Abstract

In the course of “Auroras of Autumn,” Stevens comes to “feel afraid” of his own appropriations, the violations that resulted in the explosions “flaring on the frame / Of everything he is” (p. 417). In “An Ordinary Evening in New haven,” Stevens acts on those fears. his project is to find “the thing apart” (p. 465) from the “thing as idea” (p. 295) he relished in “So-and-So Reclining on her Couch” Abandoning the frame with its “apparition[s]” (p. 295) of repressed seizures and “mechanism[s]” (p. 295) of poetic determinism, the Stevens of “An Ordinary Evening in New haven” struggles to work out an alternative to the oxymoronic “solid space” of the earlier poem. he finds it by redefining the reality of the “solid”: It is not in the premise that reality Is a solid.
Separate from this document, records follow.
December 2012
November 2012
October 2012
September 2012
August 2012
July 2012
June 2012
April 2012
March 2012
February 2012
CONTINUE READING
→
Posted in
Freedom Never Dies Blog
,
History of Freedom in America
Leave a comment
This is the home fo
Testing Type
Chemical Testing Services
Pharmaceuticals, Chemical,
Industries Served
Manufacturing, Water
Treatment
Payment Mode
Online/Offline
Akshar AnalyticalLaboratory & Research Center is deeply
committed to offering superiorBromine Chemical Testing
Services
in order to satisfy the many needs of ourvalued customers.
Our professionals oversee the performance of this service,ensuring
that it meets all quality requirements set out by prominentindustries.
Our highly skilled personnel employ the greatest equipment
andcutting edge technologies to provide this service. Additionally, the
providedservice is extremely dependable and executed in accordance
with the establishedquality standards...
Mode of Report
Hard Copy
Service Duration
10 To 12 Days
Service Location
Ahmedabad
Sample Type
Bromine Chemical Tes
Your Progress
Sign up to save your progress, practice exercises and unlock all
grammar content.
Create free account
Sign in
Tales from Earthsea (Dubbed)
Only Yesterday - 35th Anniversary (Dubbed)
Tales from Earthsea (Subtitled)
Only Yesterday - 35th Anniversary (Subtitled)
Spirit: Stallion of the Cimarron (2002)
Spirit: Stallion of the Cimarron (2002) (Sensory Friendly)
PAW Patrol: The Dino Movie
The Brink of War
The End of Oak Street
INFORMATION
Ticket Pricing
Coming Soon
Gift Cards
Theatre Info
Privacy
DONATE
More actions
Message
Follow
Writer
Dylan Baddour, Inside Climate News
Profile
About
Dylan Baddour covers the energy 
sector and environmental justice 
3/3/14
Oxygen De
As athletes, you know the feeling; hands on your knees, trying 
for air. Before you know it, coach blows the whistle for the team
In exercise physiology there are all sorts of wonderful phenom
It may be a shade that traverses A dust, a force that traverses a shade. (p. 489) In order to get to the newly interpreted real at the end, Stevens begins with an attempt to break free from “the origin of a mother tongue” (p. 470) he inherits from the patriarchal language of “th[e] form[s]” (p. 470) of desire, with their “inescapable romance” and “inescapable choice / of dreams” (p. 468). The “romance” of the “romance” looms in its infinite deferrals. Satisfaction is always just beyond reach.